[APPENDIX.]


LETTER FROM EDWARD JESSOP, YORK, PA.

York, Pa., March 16, 1876.

Joseph Harris, Esq., Moreton Farm, Rochester, N.Y.:

Dear Sir—Your favor of the 22d of last month came safely to hand, and I am truly obliged to you for the reply to my question.—You ask, can I help you with facts or suggestions, on the subject of manure? I fear not much; but it may be useful to you to know what others need to know. I will look forward to the advent of “Talks on Manures” with much interest, hoping to get new light on a subject second to none in importance to the farmer.

I have done a little at composting for some years, and am now having a pile of about forty cords, made up of stable-manure and earth taken from the wash of higher lands, turned and fined. The labor of digging and hauling the earth, composting in thin layers with manure, turning, and fining, is so great, I doubt whether it pays for most farm crops—this to be used for mangel-wurzel and market-garden.

The usual plan in this county is to keep the stable-manure made during winter, and the accumulation of the summer in the barn-yard, where it is soaked by rain, and trampled fine by cattle, and in August and September is hauled upon ground to be seeded with wheat and grass-seeds.
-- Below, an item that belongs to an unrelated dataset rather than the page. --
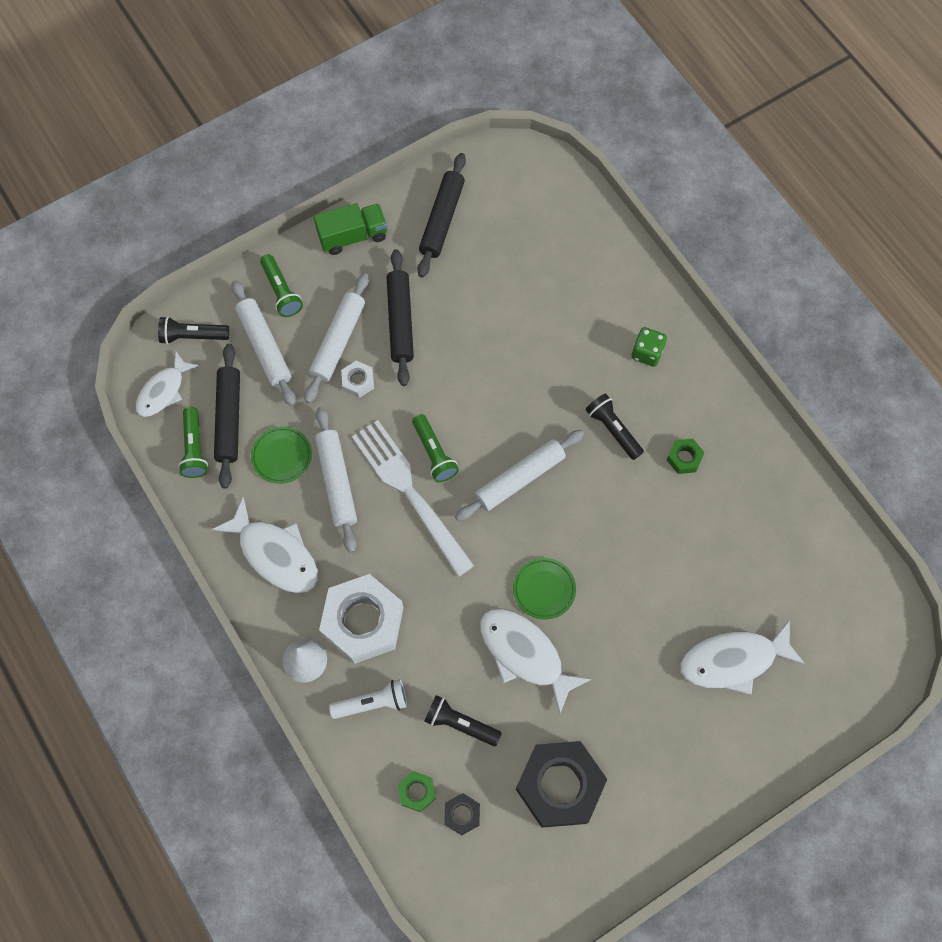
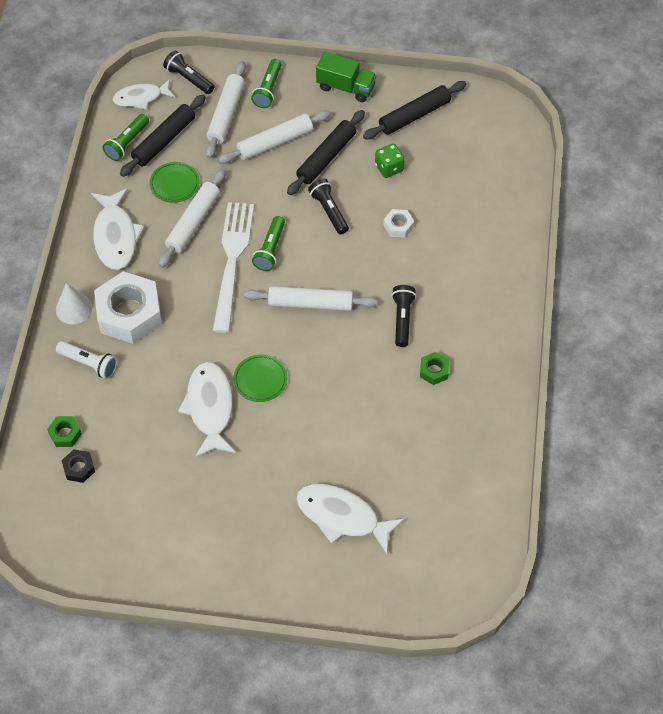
camera: 40 degrees right, 10 degrees down
(358, 381) = (264, 174): white nut -> white nut (398, 226)
(460, 723) = (130, 416): black flashlight -> black flashlight (329, 211)
(560, 785) = (155, 500): black nut -> none
(647, 353) = (473, 289): green dice -> green dice (389, 168)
I do not think there is much piling and turning done.

My own conclusions, not based on accurate experiments, however, are, that the best manure I have ever applied was prepared in a covered pit on which cattle were allowed to run, and so kept well tramped—some drainage into a well, secured by pouring water upon it, when necessary, and the drainage pumped and distributed over the surface, at short intervals, particularly the parts not well tramped, and allowed to remain until it became a homogeneous mass, which it will do without having undergone so active a fermentation as to have thrown off a considerable amount of gas.